Wednesday, December 20, 2017

Letter to My Younger Self

15 year old bright-eyed girl, with the loud laugh. Don’t be defined by your grades or your jersey number. You’re too good for that, even though right now you probably think that is all there is in life. Don’t let yourself be fooled. Your heart is gold. And the hurt that comes from the roots you’re planting your identity in right now are hard to heal. They’re deep. So be you—just Hannah. She’s enough. Teach yourself that now. Be grateful for the beginning that you are experiencing, the rock that is Pius. Thank the teachers around you who will be so much more to you than the name on your report card. Let them in. 

p.s. Charf gives you your first B and down the road, Lauren is your saving grace. 


18-year old beauty, gosh I wish I could hug you right now. It seems like it’s never going to go away. That hole. Let me reiterate what everyone is telling you, one day you will wake up and it will be okay. Maybe not tomorrow. Maybe not the next day. But give it time. Just let it hurt, really, seriously, just sit there and let yourself feel it all. Right now you probably regret not going away for fashion school. Don’t. You have so much ahead of you even though you think this is an end, it’s actually a beautiful new beginning. Don’t put a timeline on your healing. It’s okay that your heart is fragile, looking back that’s my favorite part about you. You love hard and you hurt deep. Just let mom hold you and share her stories with you. Ask dad for a hug. Sis knows a thing or two about this too. Let them in. 

p.s. This isn’t the end of the story. 


21-year old crazy girl, I’m just laughing thinking about you right now. The memories are fun, the friends are even more fun. Fr. Holdren has good advice though, I want you to listen to him. Find the role this liquid comfort has in your life early. It does more harm than good unless you learn early. Just get it in your head now that they won’t like you less without it, they’ll respect you more. And soon you’ll come to respect yourself more too. Mistakes are fine, making the same one twice isn’t. It’s okay to be scared of the call—just don’t run into the arms of someone who doesn’t care. Run into His arms, He wants you more than you know. Let Him in. 
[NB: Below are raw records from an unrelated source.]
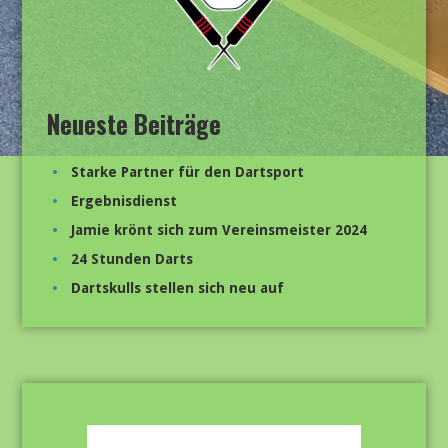
Neueste Beiträge
Starke Partner für den Dartsport
Ergebnisdienst
Jamie krönt sich zum Vereinsmeister 2024
24 Stunden Darts
Dartskulls stellen sich neu auf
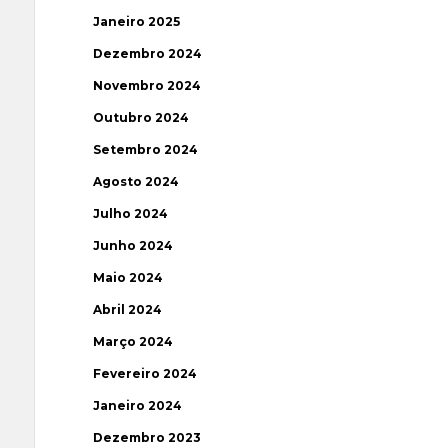
Janeiro 2025
Dezembro 2024
Novembro 2024
Outubro 2024
Setembro 2024
Agosto 2024
Julho 2024
Junho 2024
Maio 2024
Abril 2024
Março 2024
Fevereiro 2024
Janeiro 2024
Dezembro 2023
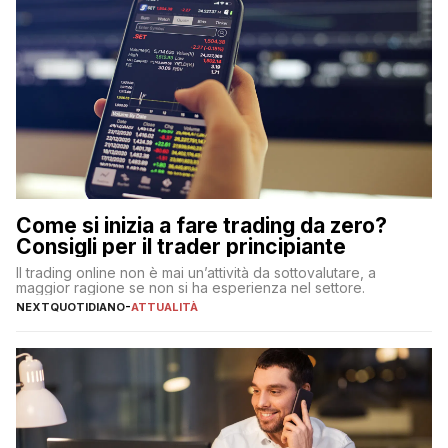
Come si inizia a fare trading da zero?
Consigli per il trader principiante
Il trading online non è mai un’attività da sottovalutare, a
maggior ragione se non si ha esperienza nel settore.
NEXTQUOTIDIANO
-
ATTUALITÀ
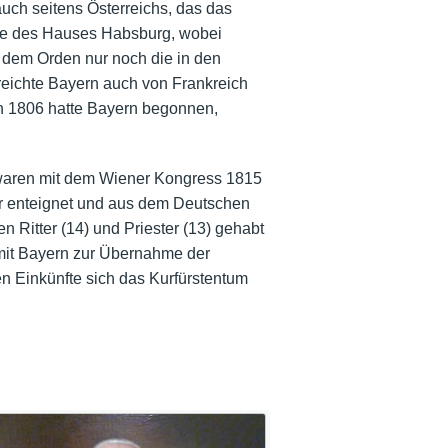
uch seitens Österreichs, das das
nie des Hauses Habsburg, wobei
 dem Orden nur noch die in den
eichte Bayern auch von Frankreich
n 1806 hatte Bayern begonnen,
n waren mit dem Wiener Kongress 1815
r enteignet und aus dem Deutschen
n Ritter (14) und Priester (13) gehabt
 mit Bayern zur Übernahme der
n Einkünfte sich das Kurfürstentum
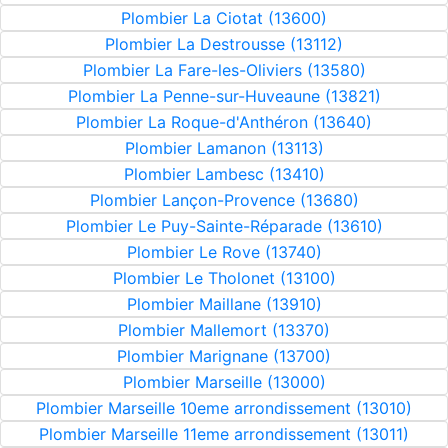
Plombier La Ciotat (13600)
Plombier La Destrousse (13112)
Plombier La Fare-les-Oliviers (13580)
Plombier La Penne-sur-Huveaune (13821)
Plombier La Roque-d'Anthéron (13640)
Plombier Lamanon (13113)
Plombier Lambesc (13410)
Plombier Lançon-Provence (13680)
Plombier Le Puy-Sainte-Réparade (13610)
Plombier Le Rove (13740)
Plombier Le Tholonet (13100)
Plombier Maillane (13910)
Plombier Mallemort (13370)
Plombier Marignane (13700)
Plombier Marseille (13000)
Plombier Marseille 10eme arrondissement (13010)
Plombier Marseille 11eme arrondissement (13011)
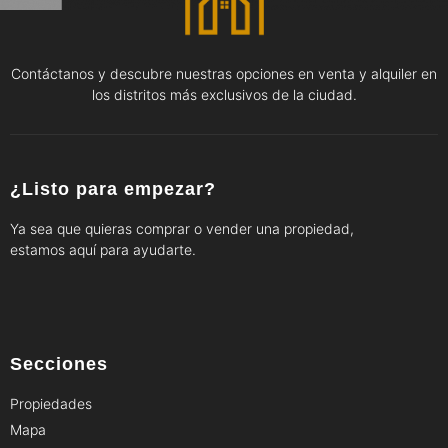
Contáctanos y descubre nuestras opciones en venta y alquiler en
los distritos más exclusivos de la ciudad.
¿Listo para empezar?
Ya sea que quieras comprar o vender una propiedad,
estamos aquí para ayudarte.
Secciones
Propiedades
Mapa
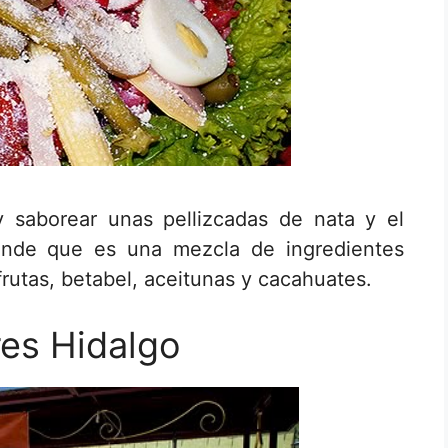
 saborear unas pellizcadas de nata y el
lende que es una mezcla de ingredientes
frutas, betabel, aceitunas y cacahuates.
res Hidalgo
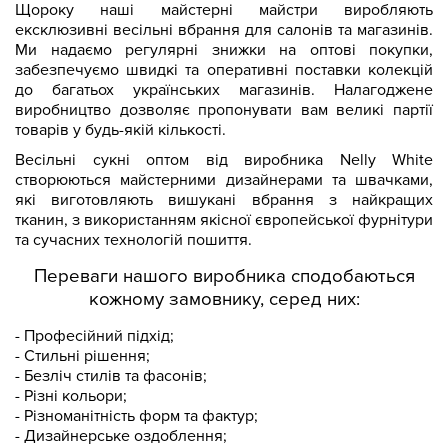
Щороку наші майстерні майстри виробляють
ексклюзивні весільні вбрання для салонів та магазинів.
Ми надаємо регулярні знижки на оптові покупки,
забезпечуємо швидкі та оперативні поставки колекцій
до багатьох українських магазинів. Налагоджене
виробництво дозволяє пропонувати вам великі партії
товарів у будь-якій кількості.
Весільні сукні оптом від виробника Nelly White
створюються майстерними дизайнерами та швачками,
які виготовляють вишукані вбрання з найкращих
тканин, з використанням якісної європейської фурнітури
та сучасних технологій пошиття.
Переваги нашого виробника сподобаються
кожному замовнику, серед них:
- Професійний підхід;
- Стильні рішення;
- Безліч стилів та фасонів;
- Різні кольори;
- Різноманітність форм та фактур;
- Дизайнерське оздоблення;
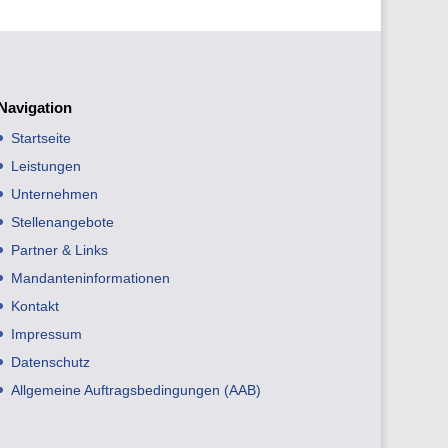
Navigation
Startseite
Leistungen
Unternehmen
Stellenangebote
Partner & Links
Mandanteninformationen
Kontakt
Impressum
Datenschutz
Allgemeine Auftragsbedingungen (AAB)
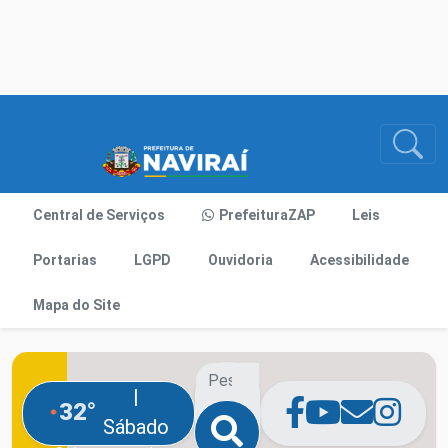
Central de Serviços
PrefeituraZAP
Leis
Portarias
LGPD
Ouvidoria
Acessibilidade
Mapa do Site
|
32°
Sábado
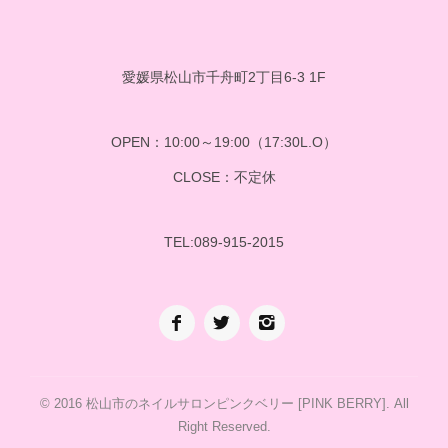
愛媛県松山市千舟町2丁目6-3 1F
OPEN：10:00～19:00（17:30L.O）
CLOSE：不定休
TEL:089-915-2015
© 2016
松山市のネイルサロンピンクベリー [PINK BERRY]
. All
Right Reserved.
p.s. Don’t give Bri your ID on NYE…. 


To my present day, not yet what I want to be but that’s okay, self. It’s okay that you aren’t where she wanted you to be by now. It’s okay that you’re not a married mom of two, living in Lincoln with stability and roots. It’s okay that you don’t have it figured out yet and it’s okay that the longing seems to take over when you least expect it. It’s okay to not feel okay all the time. But just know that those times you’ve felt heaven on earth, those are real. That is what joy feels like—true, abundant, full, lasting joy. And you have many of those moments up ahead. You will be okay. I promise. 


p.s. This isn’t the end of the story.